EXERCISE DIRECTIONS — Rewrite the material with every "elevation" switched to "altitude", leaving everything else unchanged.

Start DATA SECTION

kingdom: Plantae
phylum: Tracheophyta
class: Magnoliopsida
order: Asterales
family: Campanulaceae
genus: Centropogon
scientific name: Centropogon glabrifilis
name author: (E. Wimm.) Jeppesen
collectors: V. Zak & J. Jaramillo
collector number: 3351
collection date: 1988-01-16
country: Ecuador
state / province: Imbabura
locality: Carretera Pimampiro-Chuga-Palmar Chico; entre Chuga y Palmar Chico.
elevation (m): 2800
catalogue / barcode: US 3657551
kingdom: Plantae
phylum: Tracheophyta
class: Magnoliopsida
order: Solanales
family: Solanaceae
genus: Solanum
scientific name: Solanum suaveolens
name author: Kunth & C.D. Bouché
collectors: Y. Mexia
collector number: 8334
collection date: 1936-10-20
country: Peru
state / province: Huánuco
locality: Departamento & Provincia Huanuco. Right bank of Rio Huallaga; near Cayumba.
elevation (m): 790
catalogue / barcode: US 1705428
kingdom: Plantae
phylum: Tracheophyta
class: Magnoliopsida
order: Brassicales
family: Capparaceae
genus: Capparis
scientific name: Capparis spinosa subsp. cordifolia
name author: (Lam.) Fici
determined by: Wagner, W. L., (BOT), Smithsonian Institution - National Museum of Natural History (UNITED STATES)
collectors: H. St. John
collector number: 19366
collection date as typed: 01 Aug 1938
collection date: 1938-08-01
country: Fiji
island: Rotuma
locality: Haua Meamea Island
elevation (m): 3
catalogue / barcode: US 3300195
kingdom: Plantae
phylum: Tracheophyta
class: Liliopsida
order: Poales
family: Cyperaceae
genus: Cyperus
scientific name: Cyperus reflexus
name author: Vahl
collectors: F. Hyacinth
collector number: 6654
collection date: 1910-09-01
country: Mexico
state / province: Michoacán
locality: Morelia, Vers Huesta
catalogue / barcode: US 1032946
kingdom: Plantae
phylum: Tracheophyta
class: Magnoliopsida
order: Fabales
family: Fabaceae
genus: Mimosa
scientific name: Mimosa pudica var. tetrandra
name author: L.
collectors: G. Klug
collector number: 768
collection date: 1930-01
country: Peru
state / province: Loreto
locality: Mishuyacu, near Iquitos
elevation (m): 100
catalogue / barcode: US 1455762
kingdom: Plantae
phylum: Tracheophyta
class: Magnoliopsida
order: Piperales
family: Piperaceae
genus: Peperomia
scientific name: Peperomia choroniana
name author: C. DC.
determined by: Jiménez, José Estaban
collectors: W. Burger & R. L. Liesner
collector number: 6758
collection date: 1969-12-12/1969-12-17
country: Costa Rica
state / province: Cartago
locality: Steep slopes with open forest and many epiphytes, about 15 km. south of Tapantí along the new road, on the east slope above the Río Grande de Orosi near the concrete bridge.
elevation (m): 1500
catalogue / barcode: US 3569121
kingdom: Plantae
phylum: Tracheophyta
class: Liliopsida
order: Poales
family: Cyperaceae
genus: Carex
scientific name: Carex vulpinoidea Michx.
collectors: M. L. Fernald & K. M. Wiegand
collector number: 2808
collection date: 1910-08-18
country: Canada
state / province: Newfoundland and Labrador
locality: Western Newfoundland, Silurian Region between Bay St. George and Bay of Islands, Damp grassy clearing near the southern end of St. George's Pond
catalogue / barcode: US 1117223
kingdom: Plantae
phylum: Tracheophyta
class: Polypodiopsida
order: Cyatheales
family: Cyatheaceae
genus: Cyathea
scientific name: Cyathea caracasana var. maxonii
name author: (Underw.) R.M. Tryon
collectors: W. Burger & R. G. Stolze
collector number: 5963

End DATA SECTION

RESPONSE TO THIS TASK —
kingdom: Plantae
phylum: Tracheophyta
class: Magnoliopsida
order: Asterales
family: Campanulaceae
genus: Centropogon
scientific name: Centropogon glabrifilis
name author: (E. Wimm.) Jeppesen
collectors: V. Zak & J. Jaramillo
collector number: 3351
collection date: 1988-01-16
country: Ecuador
state / province: Imbabura
locality: Carretera Pimampiro-Chuga-Palmar Chico; entre Chuga y Palmar Chico.
altitude (m): 2800
catalogue / barcode: US 3657551
kingdom: Plantae
phylum: Tracheophyta
class: Magnoliopsida
order: Solanales
family: Solanaceae
genus: Solanum
scientific name: Solanum suaveolens
name author: Kunth & C.D. Bouché
collectors: Y. Mexia
collector number: 8334
collection date: 1936-10-20
country: Peru
state / province: Huánuco
locality: Departamento & Provincia Huanuco. Right bank of Rio Huallaga; near Cayumba.
altitude (m): 790
catalogue / barcode: US 1705428
kingdom: Plantae
phylum: Tracheophyta
class: Magnoliopsida
order: Brassicales
family: Capparaceae
genus: Capparis
scientific name: Capparis spinosa subsp. cordifolia
name author: (Lam.) Fici
determined by: Wagner, W. L., (BOT), Smithsonian Institution - National Museum of Natural History (UNITED STATES)
collectors: H. St. John
collector number: 19366
collection date as typed: 01 Aug 1938
collection date: 1938-08-01
country: Fiji
island: Rotuma
locality: Haua Meamea Island
altitude (m): 3
catalogue / barcode: US 3300195
kingdom: Plantae
phylum: Tracheophyta
class: Liliopsida
order: Poales
family: Cyperaceae
genus: Cyperus
scientific name: Cyperus reflexus
name author: Vahl
collectors: F. Hyacinth
collector number: 6654
collection date: 1910-09-01
country: Mexico
state / province: Michoacán
locality: Morelia, Vers Huesta
catalogue / barcode: US 1032946
kingdom: Plantae
phylum: Tracheophyta
class: Magnoliopsida
order: Fabales
family: Fabaceae
genus: Mimosa
scientific name: Mimosa pudica var. tetrandra
name author: L.
collectors: G. Klug
collector number: 768
collection date: 1930-01
country: Peru
state / province: Loreto
locality: Mishuyacu, near Iquitos
altitude (m): 100
catalogue / barcode: US 1455762
kingdom: Plantae
phylum: Tracheophyta
class: Magnoliopsida
order: Piperales
family: Piperaceae
genus: Peperomia
scientific name: Peperomia choroniana
name author: C. DC.
determined by: Jiménez, José Estaban
collectors: W. Burger & R. L. Liesner
collector number: 6758
collection date: 1969-12-12/1969-12-17
country: Costa Rica
state / province: Cartago
locality: Steep slopes with open forest and many epiphytes, about 15 km. south of Tapantí along the new road, on the east slope above the Río Grande de Orosi near the concrete bridge.
altitude (m): 1500
catalogue / barcode: US 3569121
kingdom: Plantae
phylum: Tracheophyta
class: Liliopsida
order: Poales
family: Cyperaceae
genus: Carex
scientific name: Carex vulpinoidea Michx.
collectors: M. L. Fernald & K. M. Wiegand
collector number: 2808
collection date: 1910-08-18
country: Canada
state / province: Newfoundland and Labrador
locality: Western Newfoundland, Silurian Region between Bay St. George and Bay of Islands, Damp grassy clearing near the southern end of St. George's Pond
catalogue / barcode: US 1117223
kingdom: Plantae
phylum: Tracheophyta
class: Polypodiopsida
order: Cyatheales
family: Cyatheaceae
genus: Cyathea
scientific name: Cyathea caracasana var. maxonii
name author: (Underw.) R.M. Tryon
collectors: W. Burger & R. G. Stolze
collector number: 5963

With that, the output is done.